Cenários
"O que é um homem rebelde? Um homem que diz não"
Albert Camus
O relatório "cenário macroeconómico" é a prova, como se tal ainda fosse necessário, que o PS, apesar da retórica utilizada, não é rebelde. É incapaz de dizer não à austeridade. Com efeito, o documento defende a manutenção da sobretaxa no IRS por mais dois anos, a reposição dos salários na função pública após o limite do concedido pelo Tribunal Constitucional, a queda do consumo público real, o congelamento do número de funcionários públicos, o estudo de novas privatizações, e infere-se a estagnação do Salário Mínimo Nacional.

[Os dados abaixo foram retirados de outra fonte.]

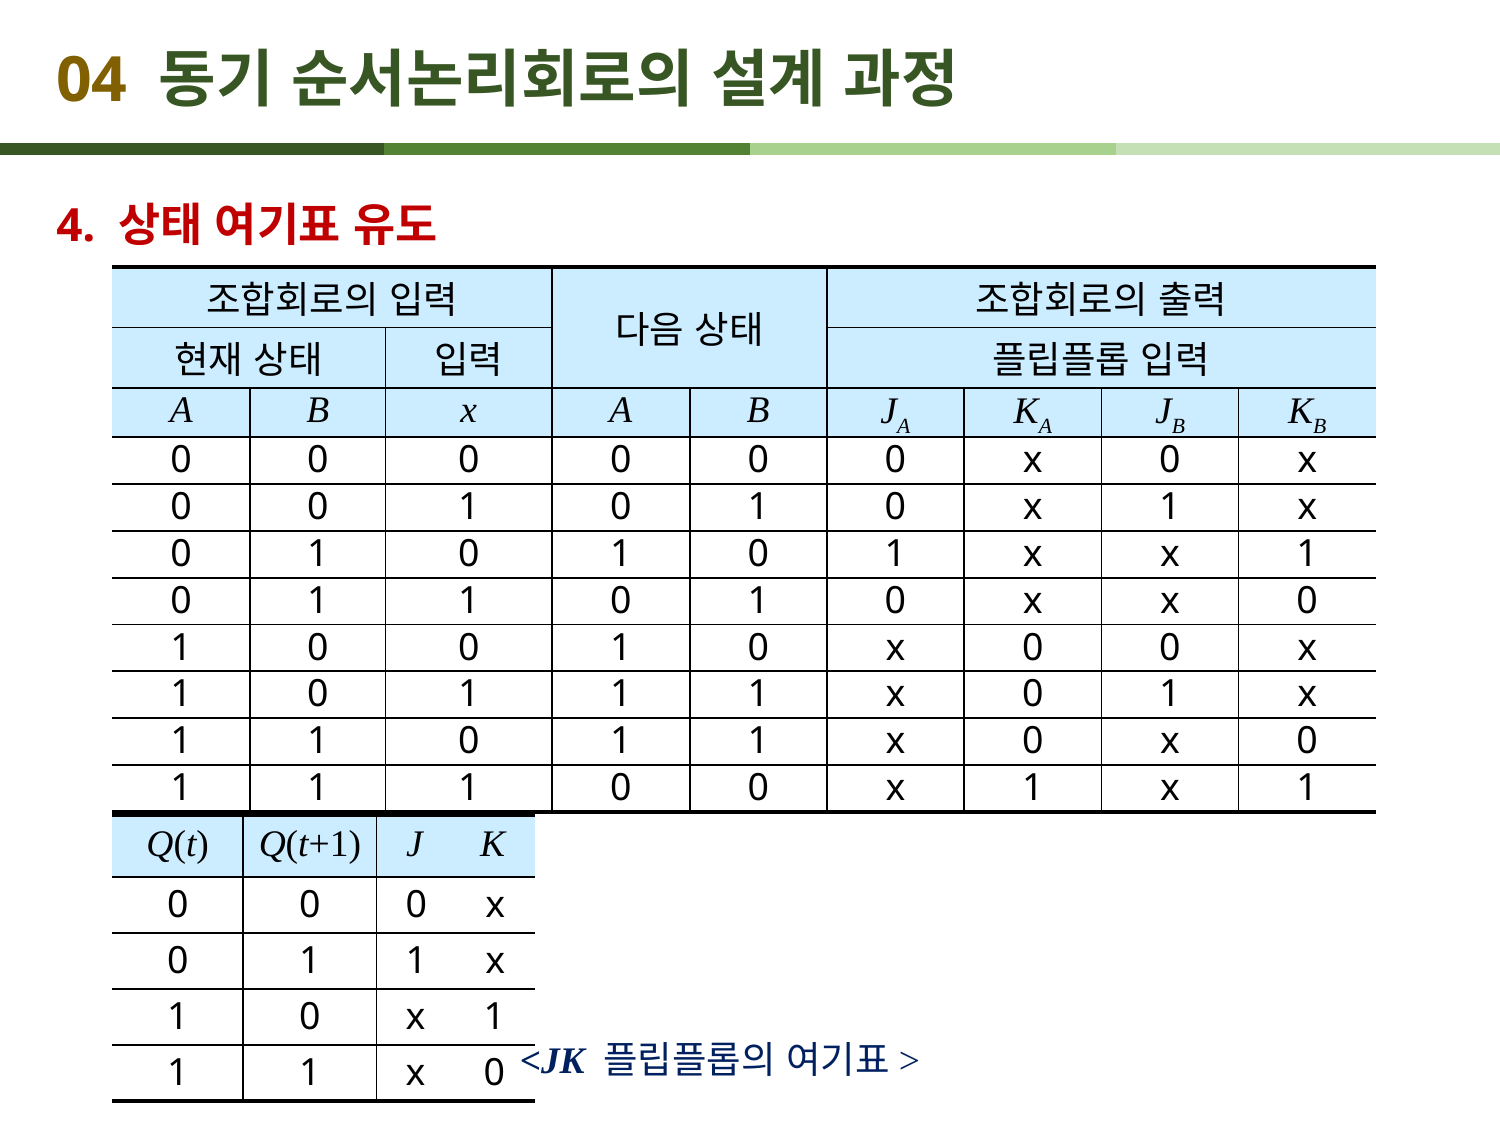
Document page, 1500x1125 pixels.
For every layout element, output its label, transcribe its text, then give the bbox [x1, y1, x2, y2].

table_cell x [1239, 625, 1376, 670]
table_cell 1 [112, 766, 249, 810]
table_cell 0 [244, 990, 376, 1044]
table_header Q(t+1) [244, 817, 376, 876]
table_cell 0 [112, 438, 249, 483]
table_cell 1 [691, 579, 826, 624]
table_cell 0 [965, 672, 1101, 717]
table_cell 1 [112, 625, 249, 670]
table_cell x [828, 672, 963, 717]
table_cell 0 [251, 485, 385, 530]
table_header J K [377, 817, 535, 876]
table_cell x [1239, 485, 1376, 530]
table_cell 0 [386, 625, 551, 670]
table_cell 플립플롭 입력 [828, 328, 1376, 387]
table_cell 0 [1102, 438, 1238, 483]
table_cell x 0 [377, 1046, 535, 1099]
table_cell x [828, 625, 963, 670]
table_cell A [553, 389, 689, 436]
table_cell 1 [251, 766, 385, 810]
table_cell x [965, 485, 1101, 530]
table_cell x [828, 719, 963, 764]
table_cell 0 [691, 625, 826, 670]
table_cell x 1 [377, 990, 535, 1044]
table_cell x [965, 532, 1101, 577]
table_cell 0 [1102, 625, 1238, 670]
table_cell 0 [828, 438, 963, 483]
table_cell 1 [691, 719, 826, 764]
table_cell x [1102, 532, 1238, 577]
table_cell x [1239, 672, 1376, 717]
table_cell 0 [112, 934, 242, 988]
table_cell 0 x [377, 878, 535, 932]
table_cell x [386, 389, 551, 436]
table_cell x [1102, 579, 1238, 624]
table_cell 0 [965, 719, 1101, 764]
table_cell x [828, 766, 963, 810]
table_cell 1 [112, 719, 249, 764]
table_cell A [112, 389, 249, 436]
table_cell 1 [691, 485, 826, 530]
table_cell 1 [112, 1046, 242, 1099]
table_cell 1 [965, 766, 1101, 810]
table_cell 0 [112, 532, 249, 577]
table_header Q(t) [112, 817, 242, 876]
table_cell 0 [691, 532, 826, 577]
table_cell 0 [553, 485, 689, 530]
table_cell 1 [244, 1046, 376, 1099]
table_cell x [965, 579, 1101, 624]
table_cell 1 [251, 579, 385, 624]
table_cell 0 [112, 878, 242, 932]
table_cell 1 [1102, 485, 1238, 530]
table_cell 1 [386, 579, 551, 624]
table_cell 1 [251, 719, 385, 764]
table_cell B [691, 389, 826, 436]
table_cell 1 [691, 672, 826, 717]
table_cell 0 [965, 625, 1101, 670]
table_cell 0 [251, 672, 385, 717]
table_cell 0 [691, 766, 826, 810]
table_header 조합회로의 출력 [828, 269, 1376, 327]
table_cell JB [1102, 389, 1238, 436]
text_box <JK 플립플롭의 여기표> [505, 1028, 945, 1088]
table_cell 0 [251, 438, 385, 483]
list 4. 상태 여기표 유도 [41, 160, 1459, 1059]
table_cell 0 [386, 719, 551, 764]
table_cell 1 [553, 719, 689, 764]
table_cell x [1239, 438, 1376, 483]
table_cell 1 [553, 532, 689, 577]
table_cell x [1102, 719, 1238, 764]
table_header 다음 상태 [553, 269, 826, 387]
table_cell 1 [1239, 532, 1376, 577]
table_cell 0 [553, 579, 689, 624]
table_cell x [965, 438, 1101, 483]
table_cell 1 [112, 672, 249, 717]
table_cell 현재 상태 [112, 328, 385, 387]
table_cell KB [1239, 389, 1376, 436]
table_cell JA [828, 389, 963, 436]
table_cell 0 [553, 766, 689, 810]
table_cell 입력 [386, 328, 551, 387]
table_cell 0 [386, 532, 551, 577]
table_cell x [1102, 766, 1238, 810]
table_cell 0 [112, 485, 249, 530]
table_cell 1 [386, 766, 551, 810]
table_header 조합회로의 입력 [112, 269, 551, 327]
table_cell 0 [553, 438, 689, 483]
table_cell 0 [244, 878, 376, 932]
table_cell 1 [244, 934, 376, 988]
table_cell 0 [691, 438, 826, 483]
table_cell 0 [828, 485, 963, 530]
table_cell 0 [828, 579, 963, 624]
table_cell KA [965, 389, 1101, 436]
table_cell 1 x [377, 934, 535, 988]
table_cell B [251, 389, 385, 436]
table_cell 0 [386, 438, 551, 483]
table_cell 1 [386, 485, 551, 530]
table_cell 0 [251, 625, 385, 670]
title 04 동기 순서논리회로의 설계 과정 [41, 31, 1282, 121]
table_cell 0 [112, 579, 249, 624]
table_cell 1 [251, 532, 385, 577]
table_cell 1 [828, 532, 963, 577]
table_cell 1 [1102, 672, 1238, 717]
table_cell 1 [112, 990, 242, 1044]
table_cell 1 [553, 672, 689, 717]
table_cell 1 [553, 625, 689, 670]
table_cell 1 [386, 672, 551, 717]
table_cell 0 [1239, 719, 1376, 764]
table_cell 1 [1239, 766, 1376, 810]
table_cell 0 [1239, 579, 1376, 624]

No entanto, este documento apresenta duas virtudes.
Em primeiro lugar, demonstra que existe e sempre existiu - ao contrário do que a propaganda governamental defendeu - no caminho estreito da austeridade alternativa à política do actual Governo, que possibilite, por um lado, reduzir a desigualdade crescente (reforço do abono de família, do complemento solidário para idosos e do RSI, contrapondo à mais dispendiosa e menos digna aposta nas cantinas sociais), e, por outro, evitar a destruição em curso do mercado interno.
Em segundo lugar, permite questionar se no espartilho ideológico criado pela arquitectura institucional da UE é exequível a aplicação de políticas keynesianas, isto é, seria possível o PS apresentar outro tipo de propostas de forma a serem compatíveis com o seu património de partido pró-europeu? A forma como os parceiros europeus têm vindo a responder às reivindicações gregas parece indiciar uma resposta negativa. Nem é provável que nos próximo tempos ocorra, mesmo com a economia europeia estagnada e em deflação, qualquer alteração, uma vez que do lado da Alemanha, para salvaguarda dos seus interesses a curto-prazo, insiste, imune à realidade, na austeridade - parece decidida a desafiar o aforismo do Lincoln "a house divided against itself cannot stand". Ora, a tomada de consciência destas limitações é fundamental para que os eleitores possam realizar uma escolha informada.